*** Material to process ***

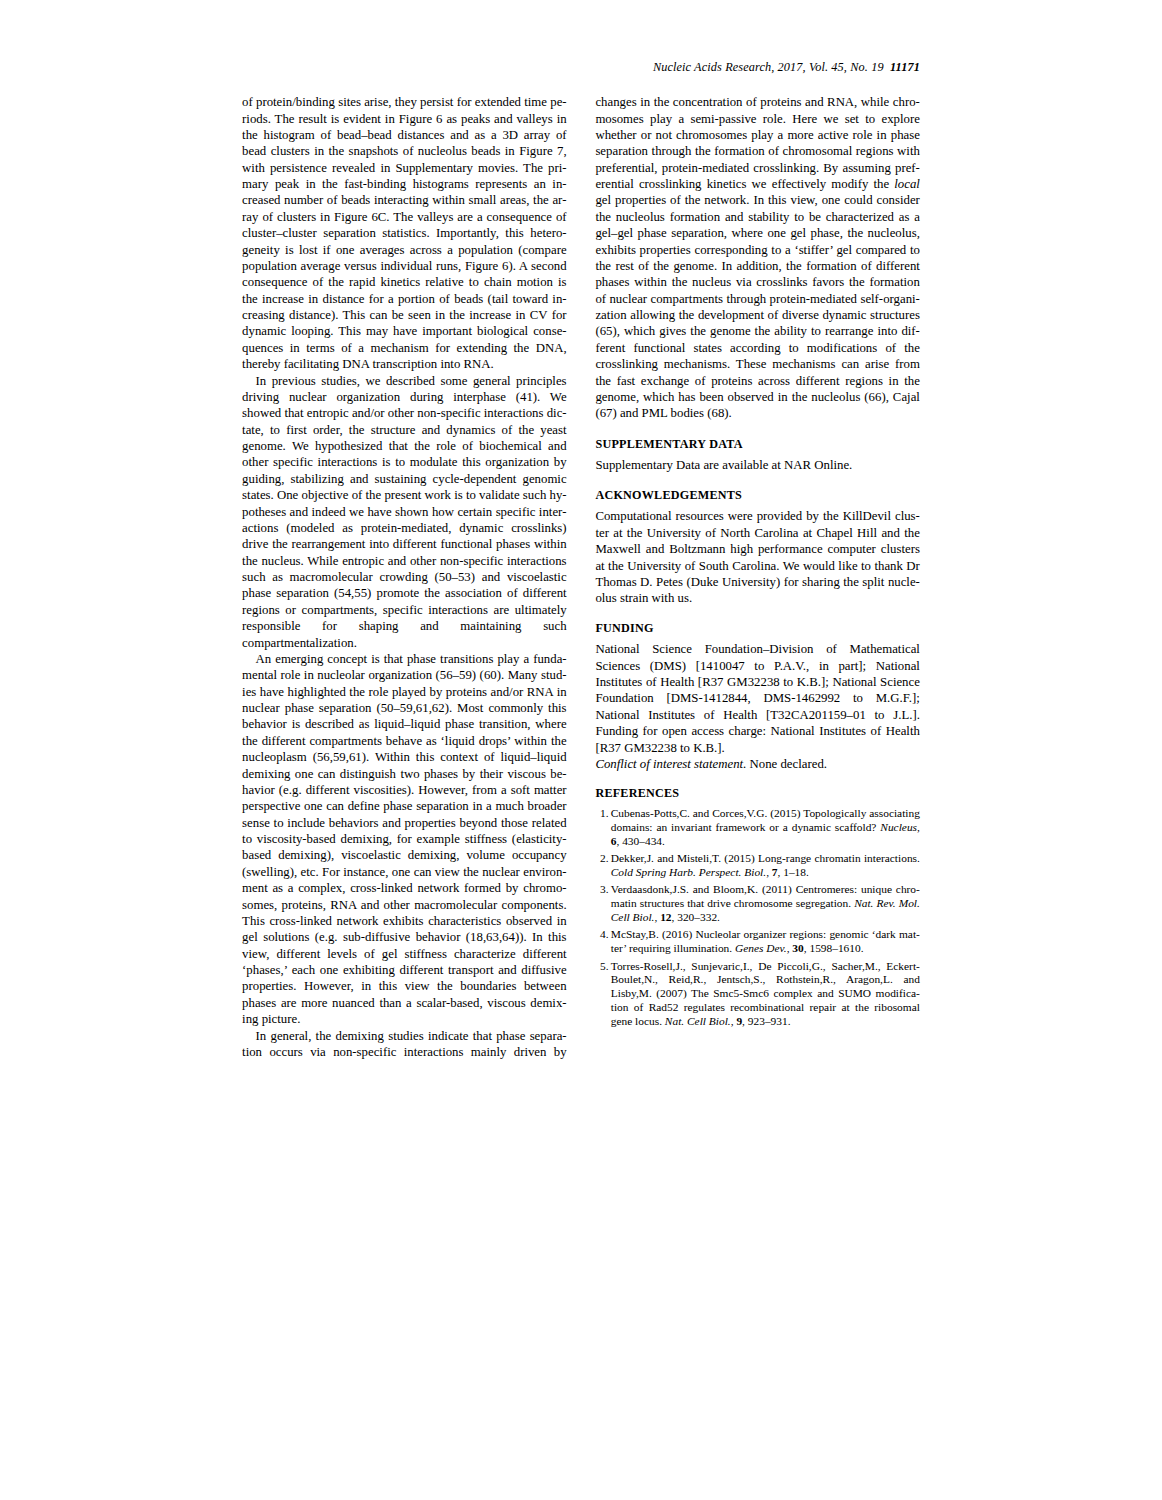Nucleic Acids Research, 2017, Vol. 45, No. 19 11171
of protein/binding sites arise, they persist for extended time periods. The result is evident in Figure 6 as peaks and valleys in the histogram of bead–bead distances and as a 3D array of bead clusters in the snapshots of nucleolus beads in Figure 7, with persistence revealed in Supplementary movies. The primary peak in the fast-binding histograms represents an increased number of beads interacting within small areas, the array of clusters in Figure 6C. The valleys are a consequence of cluster–cluster separation statistics. Importantly, this heterogeneity is lost if one averages across a population (compare population average versus individual runs, Figure 6). A second consequence of the rapid kinetics relative to chain motion is the increase in distance for a portion of beads (tail toward increasing distance). This can be seen in the increase in CV for dynamic looping. This may have important biological consequences in terms of a mechanism for extending the DNA, thereby facilitating DNA transcription into RNA.
In previous studies, we described some general principles driving nuclear organization during interphase (41). We showed that entropic and/or other non-specific interactions dictate, to first order, the structure and dynamics of the yeast genome. We hypothesized that the role of biochemical and other specific interactions is to modulate this organization by guiding, stabilizing and sustaining cycle-dependent genomic states. One objective of the present work is to validate such hypotheses and indeed we have shown how certain specific interactions (modeled as protein-mediated, dynamic crosslinks) drive the rearrangement into different functional phases within the nucleus. While entropic and other non-specific interactions such as macromolecular crowding (50–53) and viscoelastic phase separation (54,55) promote the association of different regions or compartments, specific interactions are ultimately responsible for shaping and maintaining such compartmentalization.
An emerging concept is that phase transitions play a fundamental role in nucleolar organization (56–59) (60). Many studies have highlighted the role played by proteins and/or RNA in nuclear phase separation (50–59,61,62). Most commonly this behavior is described as liquid–liquid phase transition, where the different compartments behave as ‘liquid drops’ within the nucleoplasm (56,59,61). Within this context of liquid–liquid demixing one can distinguish two phases by their viscous behavior (e.g. different viscosities). However, from a soft matter perspective one can define phase separation in a much broader sense to include behaviors and properties beyond those related to viscosity-based demixing, for example stiffness (elasticity-based demixing), viscoelastic demixing, volume occupancy (swelling), etc. For instance, one can view the nuclear environment as a complex, cross-linked network formed by chromosomes, proteins, RNA and other macromolecular components. This cross-linked network exhibits characteristics observed in gel solutions (e.g. sub-diffusive behavior (18,63,64)). In this view, different levels of gel stiffness characterize different ‘phases,’ each one exhibiting different transport and diffusive properties. However, in this view the boundaries between phases are more nuanced than a scalar-based, viscous demixing picture.
In general, the demixing studies indicate that phase separation occurs via non-specific interactions mainly driven by changes in the concentration of proteins and RNA, while chromosomes play a semi-passive role. Here we set to explore whether or not chromosomes play a more active role in phase separation through the formation of chromosomal regions with preferential, protein-mediated crosslinking. By assuming preferential crosslinking kinetics we effectively modify the local gel properties of the network. In this view, one could consider the nucleolus formation and stability to be characterized as a gel–gel phase separation, where one gel phase, the nucleolus, exhibits properties corresponding to a ‘stiffer’ gel compared to the rest of the genome. In addition, the formation of different phases within the nucleus via crosslinks favors the formation of nuclear compartments through protein-mediated self-organization allowing the development of diverse dynamic structures (65), which gives the genome the ability to rearrange into different functional states according to modifications of the crosslinking mechanisms. These mechanisms can arise from the fast exchange of proteins across different regions in the genome, which has been observed in the nucleolus (66), Cajal (67) and PML bodies (68).
SUPPLEMENTARY DATA
Supplementary Data are available at NAR Online.
ACKNOWLEDGEMENTS
Computational resources were provided by the KillDevil cluster at the University of North Carolina at Chapel Hill and the Maxwell and Boltzmann high performance computer clusters at the University of South Carolina. We would like to thank Dr Thomas D. Petes (Duke University) for sharing the split nucleolus strain with us.
FUNDING
National Science Foundation–Division of Mathematical Sciences (DMS) [1410047 to P.A.V., in part]; National Institutes of Health [R37 GM32238 to K.B.]; National Science Foundation [DMS-1412844, DMS-1462992 to M.G.F.]; National Institutes of Health [T32CA201159–01 to J.L.]. Funding for open access charge: National Institutes of Health [R37 GM32238 to K.B.].
Conflict of interest statement. None declared.
REFERENCES
Cubenas-Potts,C. and Corces,V.G. (2015) Topologically associating domains: an invariant framework or a dynamic scaffold? Nucleus, 6, 430–434.
Dekker,J. and Misteli,T. (2015) Long-range chromatin interactions. Cold Spring Harb. Perspect. Biol., 7, 1–18.
Verdaasdonk,J.S. and Bloom,K. (2011) Centromeres: unique chromatin structures that drive chromosome segregation. Nat. Rev. Mol. Cell Biol., 12, 320–332.
McStay,B. (2016) Nucleolar organizer regions: genomic ‘dark matter’ requiring illumination. Genes Dev., 30, 1598–1610.
Torres-Rosell,J., Sunjevaric,I., De Piccoli,G., Sacher,M., Eckert-Boulet,N., Reid,R., Jentsch,S., Rothstein,R., Aragon,L. and Lisby,M. (2007) The Smc5-Smc6 complex and SUMO modification of Rad52 regulates recombinational repair at the ribosomal gene locus. Nat. Cell Biol., 9, 923–931.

*** End of Material to process ***

Your objective — Note each line above that contains "clusters" and copy it out.

The answer —
of protein/binding sites arise, they persist for extended time periods. The result is evident in Figure 6 as peaks and valleys in the histogram of bead–bead distances and as a 3D array of bead clusters in the snapshots of nucleolus beads in Figure 7, with persistence revealed in Supplementary movies. The primary peak in the fast-binding histograms represents an increased number of beads interacting within small areas, the array of clusters in Figure 6C. The valleys are a consequence of cluster–cluster separation statistics. Importantly, this heterogeneity is lost if one averages across a population (compare population average versus individual runs, Figure 6). A second consequence of the rapid kinetics relative to chain motion is the increase in distance for a portion of beads (tail toward increasing distance). This can be seen in the increase in CV for dynamic looping. This may have important biological consequences in terms of a mechanism for extending the DNA, thereby facilitating DNA transcription into RNA.
Computational resources were provided by the KillDevil cluster at the University of North Carolina at Chapel Hill and the Maxwell and Boltzmann high performance computer clusters at the University of South Carolina. We would like to thank Dr Thomas D. Petes (Duke University) for sharing the split nucleolus strain with us.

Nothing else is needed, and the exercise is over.